As my term of service drew to a close, the workingmen who had joined the church during my incumbency got together. They were in a majority. A church meeting was called, and a motion passed to call a council of the other churches. The purpose of the call was to advise the church how to proceed to force its own Society to pay the pastor’s salary. A leading minister drew up the call. All ministers knew the record of the church: only one minister in its history had left of his own accord. The council met. It was composed of ministers and laymen of other churches. Among the laymen was the president of the telephone company. I had publicly criticized the company for disfiguring the streets with ugly cross-bars that looked like gibbets. The president’s opposition to me was well known.
The council, under such influence, struck several technical snags, and adjourned. The president of the council wrote me later that the president of the telephone company had advised him not to recall the council, and he had come to that decision.
Concerning the defrauding me of my salary, the best people in that church to this day, when speaking of it, say: “Well, we didn’t owe it to him, legally.” The Society spent the money in fitting up the parsonage for my successor.
CHAPTER XVII
I JOIN A LABOUR UNION AND HAVE SOMETHING TO DO WITH STRIKES
After the public hearing on the water contract, several labour unions elected me to honorary membership.
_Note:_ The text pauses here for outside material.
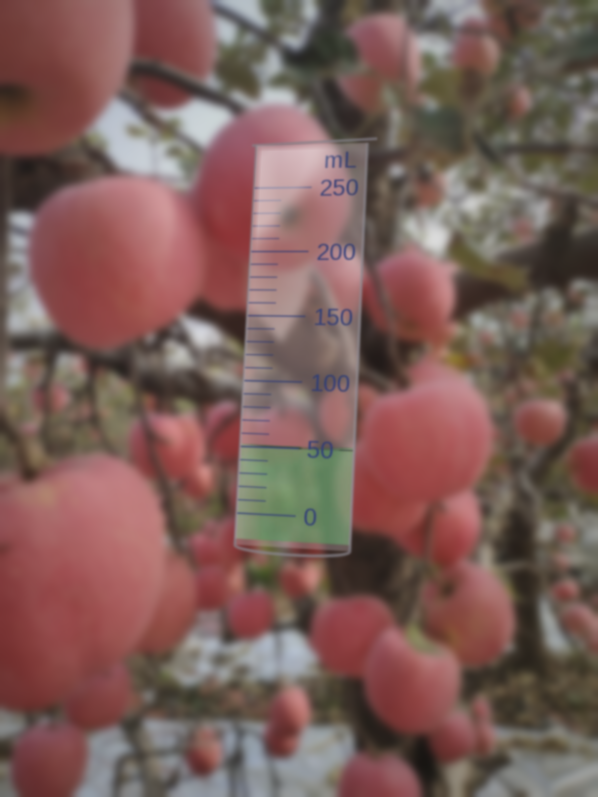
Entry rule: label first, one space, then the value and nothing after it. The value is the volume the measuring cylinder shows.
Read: 50 mL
The carriage makers’ union had so elected me, and a night was set for my initiation. It was a wild winter’s night—the streets of the city were covered with snow, and the thermometer registered five above zero. Few hard-working men would come out a night like this. Who would expect them? I was rather glad of the inclement weather. I was weary and tired, and hoped the thing would soon be over. I entered an old office building on Orange street and climbed to the top floor.
A man met me as I reached the top of the stairs and led me to a door, where certain formalities were performed. There was an eye-hole in the door, through which men watched each other. There were whispered words in an unknown tongue, then a long pause. Why all this secrecy? What means this panther-like vigilance? It is a time of war. This body of craftsmen is an organized regiment. The battle is for bread. Before the door is opened there is a noise like the sound of far-off thunder. What can it mean? To what mysterious doings am I to become an eye-witness to-night? I became a little anxious, perhaps a little nervous, and regretful. An eye appeared at the hole in the door; there is a whispered conference and I find myself between two men marching up the centre of the hall to the desk of the presiding officer.
My entrance was the signal of an outburst of applause such as I had seldom heard before. The hall was small, and it was a mystery how six hundred men could be packed into it. But there they were, solidly packed on both sides of the hall, and as I marched through them they seemed to shake the whole building with their cheers. The chairman rapped for order, and made a short speech.